[SOURCE PASSAGE]

↓↓↓

Danielle Dubois, a Roman Catholic nun from an old Quebec family, works at a shrine devoted to her order’s 17th century founder, an icon of Quebec nationalism.
Sister Danielle has long been a reliable vote for the independence movement here--but no more.
“I don’t like separatism now,” she said firmly, locking the doors at the church of Notre-Dame-de-Bon-Secours. She gets along well with the English speakers in her convent, she said, and has come to believe that “we can get along with the rest of Canada the same way.”
In 1995, Quebec stunned the rest of the country when it came within a percentage point of embracing sovereignty. Now Quebec’s independence movement appears to be sliding into steep and perhaps terminal decline.
The party that was separatism’s driving force is reeling from a string of recent election defeats, and polls show that most Quebecers--like Sister Danielle--are less and less inclined to challenge Canadian federal rule.
Enthusiasm for independence peaked a decade ago, when two-thirds of the population backed a break with Canada; today, barely two-fifths want to sever the Ottawa link, with support eroding most notably among younger French speakers. “Something has snapped,” said Alain Gagnon, the director of the Quebec Studies program at McGill University here.
In the last few years, Quebec’s most prominent independence crusaders have died or retired, and a fixation on the unresolved conflict with Ottawa suddenly seems retrograde, analysts on both sides say.
Quebecers still want full control of fiscal and social policies, still bridle at loyalty oaths to the queen, and still prefer their blue fleur-de-lis to the red Canadian maple leaf.
But a new generation of entrepreneurs, artists and opinion-makers here is looking beyond Canada for its challenges and opportunities, and politicians who preach the separatist gospel are facing unaccustomed rejection.
The Parti Quebecois, the independence champion that has governed the province for most of the last 25 years, was soundly defeated in all eight by-elections held in the last year, including three last month. Local polls now show Canadian Prime Minister Jean Chretien’s Liberal Party with a commanding 10- to 15-percentage-point lead over the Quebecois party, which must call new provincial elections next year.
Most crushing was last month’s loss in Saguenay, a rural northeastern district that had led the province in separatist sentiment and was long a Parti Quebecois stronghold. The PQ, as it is commonly known, was trounced in Saguenay by a small, nominally separatist faction that says independence shouldn’t be considered for another decade or more.
“We are at the end of an era--an era dominated by the question of separation and Quebec independence,” declared Pierre Pettigrew, Canada’s staunchly federalist international trade minister, who is a Quebec native and a leader of the Liberal Party here.
For 40 years, Quebec’s resistance to federal rule has been the central issue of both provincial and national politics. But now most Quebecers--including the province’s 75% French-speaking majority--appear to be tiring of the dispute. And the new immigrants upon whom Quebec depends to counteract its plummeting birthrate are adamantly against separation from Canada.
Still, the obituaries for the independence movement may be premature. In 1976, then-Prime Minister Pierre Trudeau famously declared separatism “dead.”

↑↑↑

Dataset records:

↓↓↓

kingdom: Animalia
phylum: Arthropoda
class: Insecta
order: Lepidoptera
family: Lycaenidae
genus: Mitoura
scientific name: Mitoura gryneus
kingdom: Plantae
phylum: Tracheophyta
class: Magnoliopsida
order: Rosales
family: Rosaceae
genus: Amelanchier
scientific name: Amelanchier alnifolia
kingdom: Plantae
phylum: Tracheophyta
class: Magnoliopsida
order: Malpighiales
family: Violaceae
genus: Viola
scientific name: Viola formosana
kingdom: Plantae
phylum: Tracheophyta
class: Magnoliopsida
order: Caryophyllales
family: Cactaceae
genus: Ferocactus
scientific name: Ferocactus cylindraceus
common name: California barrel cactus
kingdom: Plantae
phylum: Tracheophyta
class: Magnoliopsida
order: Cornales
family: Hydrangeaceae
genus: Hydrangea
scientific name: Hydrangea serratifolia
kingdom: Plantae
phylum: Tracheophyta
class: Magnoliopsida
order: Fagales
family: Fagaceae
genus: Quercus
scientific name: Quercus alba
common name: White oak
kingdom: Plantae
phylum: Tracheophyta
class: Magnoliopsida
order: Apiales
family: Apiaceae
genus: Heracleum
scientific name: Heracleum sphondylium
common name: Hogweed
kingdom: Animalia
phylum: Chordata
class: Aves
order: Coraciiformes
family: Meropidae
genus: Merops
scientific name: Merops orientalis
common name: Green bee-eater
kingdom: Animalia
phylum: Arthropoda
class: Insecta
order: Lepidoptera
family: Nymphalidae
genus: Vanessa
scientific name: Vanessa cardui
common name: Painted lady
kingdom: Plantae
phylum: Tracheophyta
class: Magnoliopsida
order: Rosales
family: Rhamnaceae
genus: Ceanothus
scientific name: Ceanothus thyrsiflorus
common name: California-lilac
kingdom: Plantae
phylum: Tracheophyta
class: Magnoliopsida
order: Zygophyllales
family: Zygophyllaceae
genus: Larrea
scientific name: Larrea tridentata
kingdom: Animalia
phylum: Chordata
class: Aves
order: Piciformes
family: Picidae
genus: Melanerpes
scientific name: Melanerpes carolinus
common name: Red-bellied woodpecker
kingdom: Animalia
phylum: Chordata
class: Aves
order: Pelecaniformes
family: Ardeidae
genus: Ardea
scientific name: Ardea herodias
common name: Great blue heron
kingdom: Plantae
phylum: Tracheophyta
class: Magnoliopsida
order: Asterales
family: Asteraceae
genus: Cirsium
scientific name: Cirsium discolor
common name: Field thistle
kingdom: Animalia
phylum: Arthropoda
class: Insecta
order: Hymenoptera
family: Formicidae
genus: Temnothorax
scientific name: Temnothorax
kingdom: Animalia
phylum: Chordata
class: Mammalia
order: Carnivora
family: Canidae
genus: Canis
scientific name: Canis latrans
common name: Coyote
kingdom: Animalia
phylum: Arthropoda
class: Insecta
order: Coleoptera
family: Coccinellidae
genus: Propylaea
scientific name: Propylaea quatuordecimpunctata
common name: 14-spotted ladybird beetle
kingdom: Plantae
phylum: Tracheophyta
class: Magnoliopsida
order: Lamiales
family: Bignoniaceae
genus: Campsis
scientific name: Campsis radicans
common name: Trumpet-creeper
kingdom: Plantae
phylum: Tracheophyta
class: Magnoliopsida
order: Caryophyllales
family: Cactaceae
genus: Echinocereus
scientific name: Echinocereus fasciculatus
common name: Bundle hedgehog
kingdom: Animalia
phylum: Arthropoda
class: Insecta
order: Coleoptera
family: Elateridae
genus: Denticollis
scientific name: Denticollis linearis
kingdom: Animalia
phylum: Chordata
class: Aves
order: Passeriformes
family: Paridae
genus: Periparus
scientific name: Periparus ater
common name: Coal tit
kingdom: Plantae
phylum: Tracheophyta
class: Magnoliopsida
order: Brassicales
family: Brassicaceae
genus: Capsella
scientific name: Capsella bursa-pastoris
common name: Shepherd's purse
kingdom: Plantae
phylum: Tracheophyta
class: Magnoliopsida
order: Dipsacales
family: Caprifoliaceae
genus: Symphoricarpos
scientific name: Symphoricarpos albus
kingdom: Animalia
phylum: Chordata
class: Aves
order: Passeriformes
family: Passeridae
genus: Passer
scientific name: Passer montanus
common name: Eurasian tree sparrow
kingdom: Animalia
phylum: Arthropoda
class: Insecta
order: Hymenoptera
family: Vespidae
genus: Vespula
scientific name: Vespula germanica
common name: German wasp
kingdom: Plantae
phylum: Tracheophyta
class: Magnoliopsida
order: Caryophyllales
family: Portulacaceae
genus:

↑↑↑

[PROBLEMS TO SOLVE]
a – Please list every person named with a full name in the article on Quebec separatism above.
b – Pick up the article on Quebec separatism after its final sentence and write what comes next.

[ANSWERS IN ORDER]
a – Danielle Dubois, Alain Gagnon, Jean Chretien, Pierre Pettigrew, Pierre Trudeau

b –
A year later, the PQ roared into power and engineered the first referendum on independence, which lost by 10 percentage points.
After the Liberals regained control of the provincial government for two terms, the PQ stormed back and again put independence on the ballot.
“We should never make a judgment on whether separatism is alive or dead, because it is something that surfaces depending on circumstances,” said John Parella, an English-speaking Liberal Party activist here. “The level of separatism rises when Quebecers feel that they have been shortchanged or mistreated.”
But the slights of the past are receding. Quebec’s French-speaking majority has long since asserted its political and cultural dominance--a reality immediately evident in this self-confident, cosmopolitan city.
“Younger people don’t need to fight for the nation anymore, because it already exists in their minds,” McGill University’s Gagnon said.
About 60% of Quebec’s corporate managers are native French speakers, according to business surveys; 40 years ago, it was barely half that. And English speakers and French speakers alike are much more likely to be fluently bilingual today--even as street signs and advertisements have become French alone.
The relocation of some prominent firms from Montreal to Toronto has been more than compensated for by the growth of local export industries, from Bombardier, which makes subway cars, to Hydro-Quebec, a major supplier of New York’s electricity. Quebec, more than any other province, has become a true NAFTA economy, earning as much from sales in the U.S. and Mexico as it does from the rest of Canada. Per capita income is fast approaching that of Ontario, Canada’s highest.
With the North American Free Trade Agreement pulling Quebec into a bigger economic universe, the drive for formal independence “has lost its significance for many people,” said Michelle Rioux, an expert in the local political economy at the University of Quebec at Montreal.
Quebec’s increasing cultural and economic autonomy “removes the sense of emergency” from its separatist quest, acknowledged Jean-Francois Lisee, a University of Montreal professor who was an architect of the 1995 referendum on independence.
An equally important change, Lisee said, is that the province is no longer ethnically polarized: Marriage across linguistic (and religious) lines is now commonplace, and the 10% of the populace that is English-speaking is outnumbered by immigrants who speak neither English nor French as their first language.
Still, many independence supporters say Quebec has proved that it could be viable as a sovereign nation--something Quebecers themselves once doubted.
“With all this cultural vitality, with all this economic success, why not go all the way?” said Louise Beaudoin, Quebec’s minister for international relations, who oversees a network of quasi-embassies in the Americas and Europe. “When I see Slovenia and Slovakia in the U.N., I think, ‘What about us?’”
Yet even if separatism should crest again, it would take on a new, more pragmatic shape, advocates say. They speak of a continued “partnership” or “association” with Canada that would include open borders, a common currency, joint defense arrangements and foreign policy coordination.
Quebec cannot change its relationship to Canada without Canada’s consent, the Supreme Court ruled in 1998--providing that Ottawa conducts good-faith consultations with Quebec over the terms of any proposed separation. And most Canadians say they do not want Quebec to go.
“I think Canadian identity is too fragile to eliminate that part of it that is not entirely Canadian,” Lisee said. “Without Quebec, Canada is much more American.”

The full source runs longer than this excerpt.